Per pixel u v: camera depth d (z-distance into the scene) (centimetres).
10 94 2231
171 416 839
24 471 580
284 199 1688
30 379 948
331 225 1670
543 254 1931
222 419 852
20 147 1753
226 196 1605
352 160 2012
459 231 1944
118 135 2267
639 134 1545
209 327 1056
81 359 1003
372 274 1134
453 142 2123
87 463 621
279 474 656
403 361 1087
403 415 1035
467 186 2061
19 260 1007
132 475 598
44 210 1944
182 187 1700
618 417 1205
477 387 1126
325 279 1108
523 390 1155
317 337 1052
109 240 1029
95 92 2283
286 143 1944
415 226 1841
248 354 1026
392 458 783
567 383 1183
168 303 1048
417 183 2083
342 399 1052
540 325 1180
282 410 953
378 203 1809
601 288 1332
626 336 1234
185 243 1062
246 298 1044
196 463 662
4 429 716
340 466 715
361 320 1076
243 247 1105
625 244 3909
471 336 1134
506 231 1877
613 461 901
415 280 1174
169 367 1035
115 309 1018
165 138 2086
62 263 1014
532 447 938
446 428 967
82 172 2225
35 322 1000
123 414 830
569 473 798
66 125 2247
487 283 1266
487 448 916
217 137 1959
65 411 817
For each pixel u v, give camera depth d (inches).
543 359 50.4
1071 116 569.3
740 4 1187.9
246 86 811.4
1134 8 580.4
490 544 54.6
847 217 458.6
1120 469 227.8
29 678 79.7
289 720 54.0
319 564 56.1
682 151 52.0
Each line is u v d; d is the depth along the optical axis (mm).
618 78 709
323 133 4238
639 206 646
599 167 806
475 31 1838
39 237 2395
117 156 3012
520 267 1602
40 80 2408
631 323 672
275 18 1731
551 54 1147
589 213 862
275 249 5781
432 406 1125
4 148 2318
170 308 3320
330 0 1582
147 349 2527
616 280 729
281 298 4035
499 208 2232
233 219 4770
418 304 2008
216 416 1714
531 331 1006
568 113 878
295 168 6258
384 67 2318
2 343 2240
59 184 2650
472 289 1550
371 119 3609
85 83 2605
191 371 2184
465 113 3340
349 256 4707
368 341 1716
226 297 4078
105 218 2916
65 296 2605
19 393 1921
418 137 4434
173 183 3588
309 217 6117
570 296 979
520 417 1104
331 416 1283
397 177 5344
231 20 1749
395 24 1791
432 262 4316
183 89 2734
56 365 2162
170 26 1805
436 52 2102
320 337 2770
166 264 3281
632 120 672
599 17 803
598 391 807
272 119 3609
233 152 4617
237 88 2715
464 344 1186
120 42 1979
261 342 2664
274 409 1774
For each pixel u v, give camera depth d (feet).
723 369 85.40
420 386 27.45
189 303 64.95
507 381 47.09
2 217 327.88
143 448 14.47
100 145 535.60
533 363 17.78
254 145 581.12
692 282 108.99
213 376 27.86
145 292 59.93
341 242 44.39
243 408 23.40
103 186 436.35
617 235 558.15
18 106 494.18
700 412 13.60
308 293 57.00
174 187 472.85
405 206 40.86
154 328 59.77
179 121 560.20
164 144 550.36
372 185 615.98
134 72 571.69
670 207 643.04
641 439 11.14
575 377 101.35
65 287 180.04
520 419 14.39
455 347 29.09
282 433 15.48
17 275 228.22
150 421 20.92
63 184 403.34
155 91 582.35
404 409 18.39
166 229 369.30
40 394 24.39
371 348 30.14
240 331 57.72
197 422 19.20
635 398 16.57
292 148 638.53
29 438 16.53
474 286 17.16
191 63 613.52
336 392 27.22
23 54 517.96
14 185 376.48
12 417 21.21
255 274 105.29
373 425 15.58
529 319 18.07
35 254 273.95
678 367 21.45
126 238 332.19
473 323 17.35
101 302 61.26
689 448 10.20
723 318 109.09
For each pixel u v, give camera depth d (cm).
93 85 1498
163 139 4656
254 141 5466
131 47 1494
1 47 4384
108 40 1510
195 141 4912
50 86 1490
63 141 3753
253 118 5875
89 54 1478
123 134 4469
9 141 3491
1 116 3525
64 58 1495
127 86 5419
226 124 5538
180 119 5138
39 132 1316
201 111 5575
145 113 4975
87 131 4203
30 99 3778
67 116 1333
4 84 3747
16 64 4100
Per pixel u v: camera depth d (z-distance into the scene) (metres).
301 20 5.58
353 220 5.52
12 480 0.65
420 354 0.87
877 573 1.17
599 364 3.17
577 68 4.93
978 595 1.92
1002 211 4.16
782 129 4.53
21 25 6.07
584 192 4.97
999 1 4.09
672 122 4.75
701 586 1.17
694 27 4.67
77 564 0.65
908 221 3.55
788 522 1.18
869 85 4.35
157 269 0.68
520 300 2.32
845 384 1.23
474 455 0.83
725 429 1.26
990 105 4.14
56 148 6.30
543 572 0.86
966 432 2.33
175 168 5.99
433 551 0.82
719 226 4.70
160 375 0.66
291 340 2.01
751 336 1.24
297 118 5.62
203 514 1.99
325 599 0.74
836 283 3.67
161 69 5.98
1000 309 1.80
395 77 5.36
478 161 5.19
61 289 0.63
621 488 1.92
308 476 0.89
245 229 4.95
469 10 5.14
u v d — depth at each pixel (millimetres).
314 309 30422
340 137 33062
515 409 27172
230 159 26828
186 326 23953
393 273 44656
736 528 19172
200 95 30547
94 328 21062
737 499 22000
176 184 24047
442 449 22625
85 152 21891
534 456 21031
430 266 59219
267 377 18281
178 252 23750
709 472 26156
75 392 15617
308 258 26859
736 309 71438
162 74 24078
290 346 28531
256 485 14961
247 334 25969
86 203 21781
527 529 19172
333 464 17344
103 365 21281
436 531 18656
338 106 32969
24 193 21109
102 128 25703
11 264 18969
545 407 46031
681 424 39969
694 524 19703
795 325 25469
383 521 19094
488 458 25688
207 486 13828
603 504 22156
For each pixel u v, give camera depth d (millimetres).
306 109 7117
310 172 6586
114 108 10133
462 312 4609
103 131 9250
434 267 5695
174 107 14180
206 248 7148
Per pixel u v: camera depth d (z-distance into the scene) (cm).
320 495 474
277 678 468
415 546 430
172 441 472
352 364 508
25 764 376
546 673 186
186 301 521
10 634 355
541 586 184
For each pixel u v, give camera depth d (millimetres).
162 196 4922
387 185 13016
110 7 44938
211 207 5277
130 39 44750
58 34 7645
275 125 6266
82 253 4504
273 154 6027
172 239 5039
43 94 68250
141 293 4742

________________________________________

Task:
How many lines in these records hold the string "camera"? Reply with the number alone.

Answer below:
8